• _Exercise objective_
Print the data below exactly as it stands, and keep the pictures out.

++++ Data for this exercise ++++

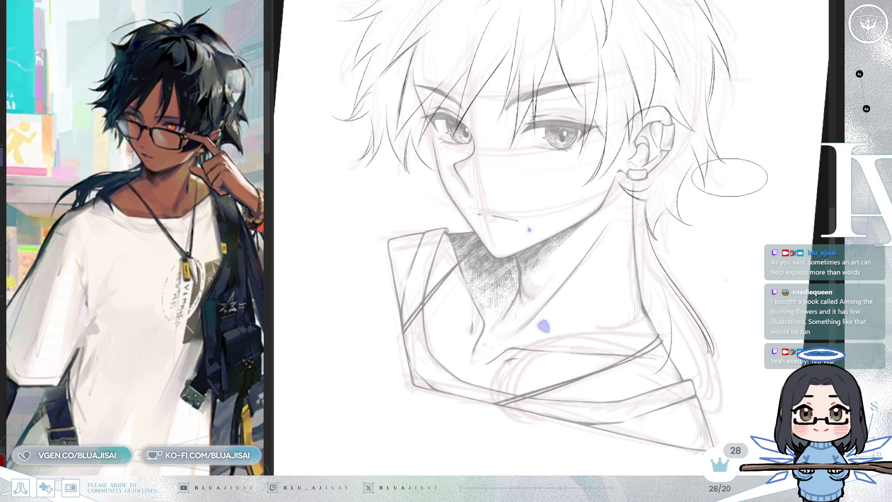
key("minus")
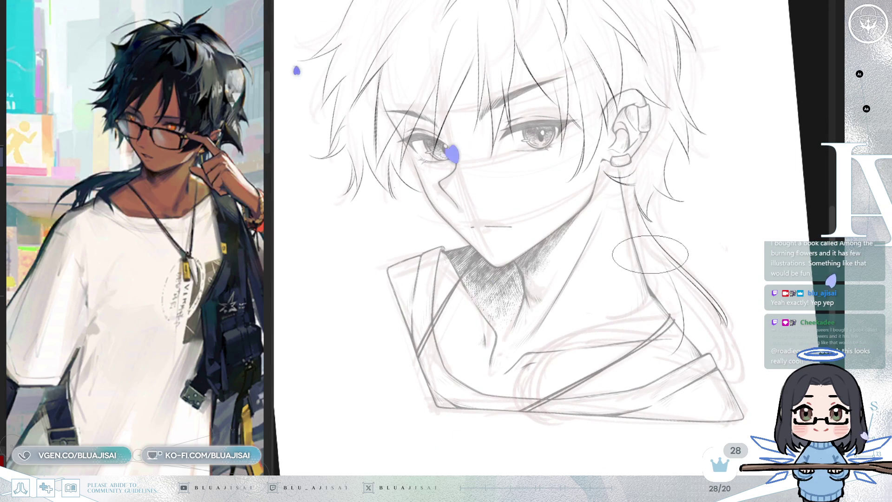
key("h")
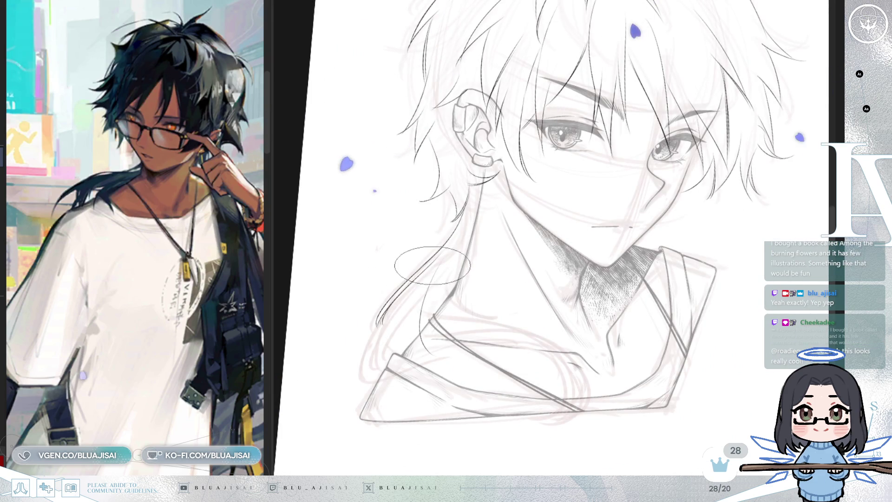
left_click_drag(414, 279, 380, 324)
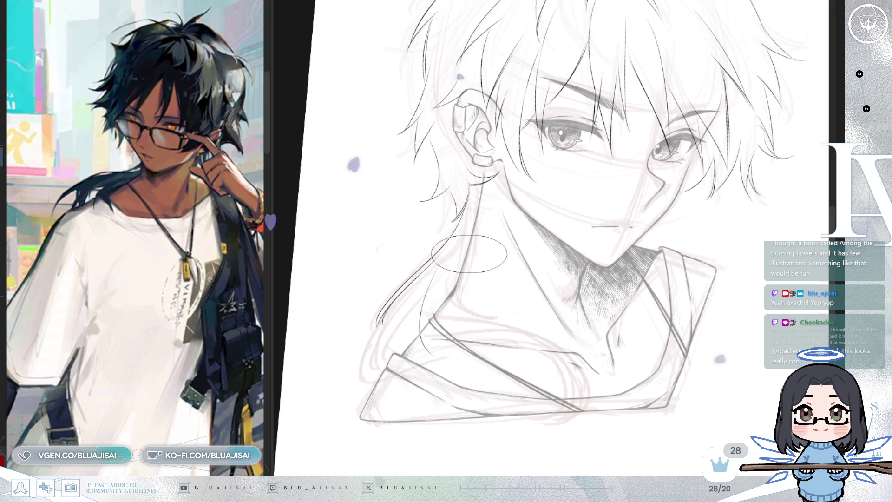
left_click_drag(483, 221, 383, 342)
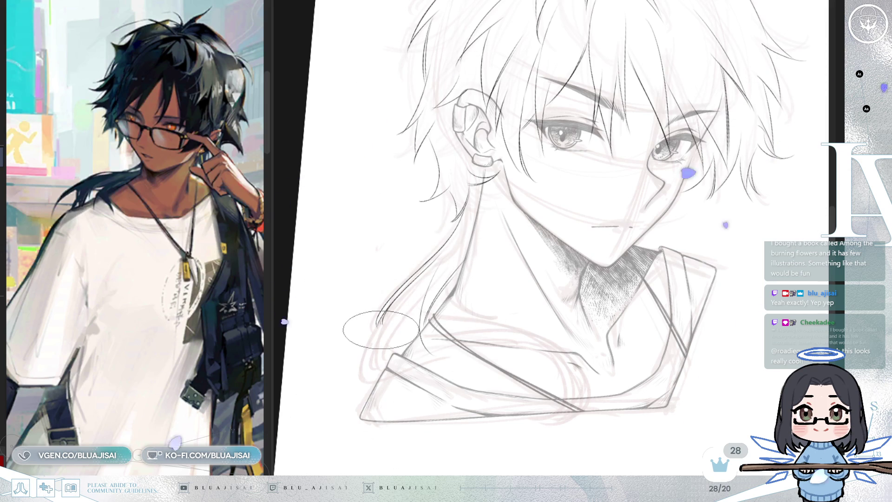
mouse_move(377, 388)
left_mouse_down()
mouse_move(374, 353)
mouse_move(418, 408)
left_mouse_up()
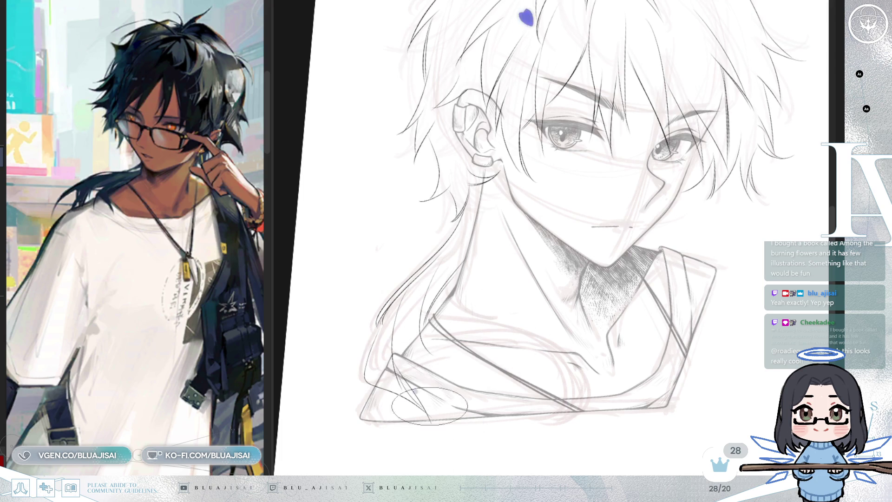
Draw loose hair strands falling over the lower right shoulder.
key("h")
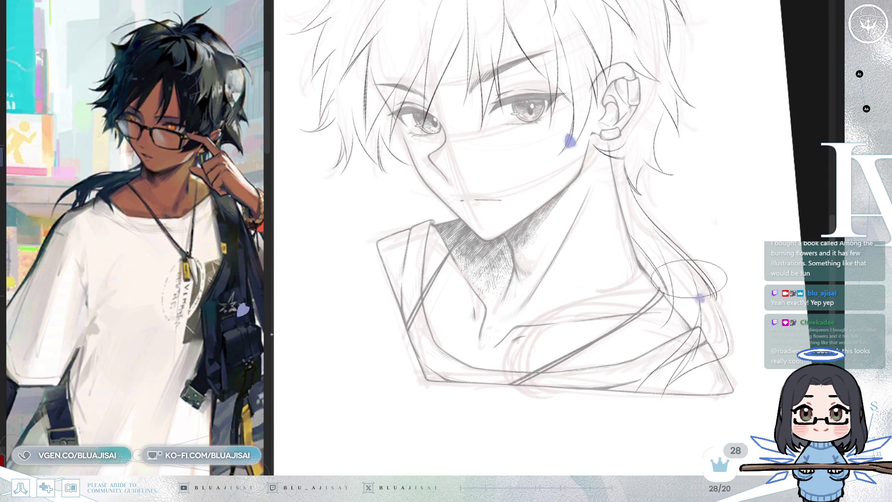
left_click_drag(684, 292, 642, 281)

++++

• _Reply to the task_
key("minus")
key("h")
left_click_drag(414, 279, 380, 324)
left_click_drag(483, 221, 383, 342)
mouse_move(377, 388)
left_mouse_down()
mouse_move(374, 353)
mouse_move(418, 408)
left_mouse_up()
Draw loose hair strands falling over the lower right shoulder.
key("h")
left_click_drag(684, 292, 642, 281)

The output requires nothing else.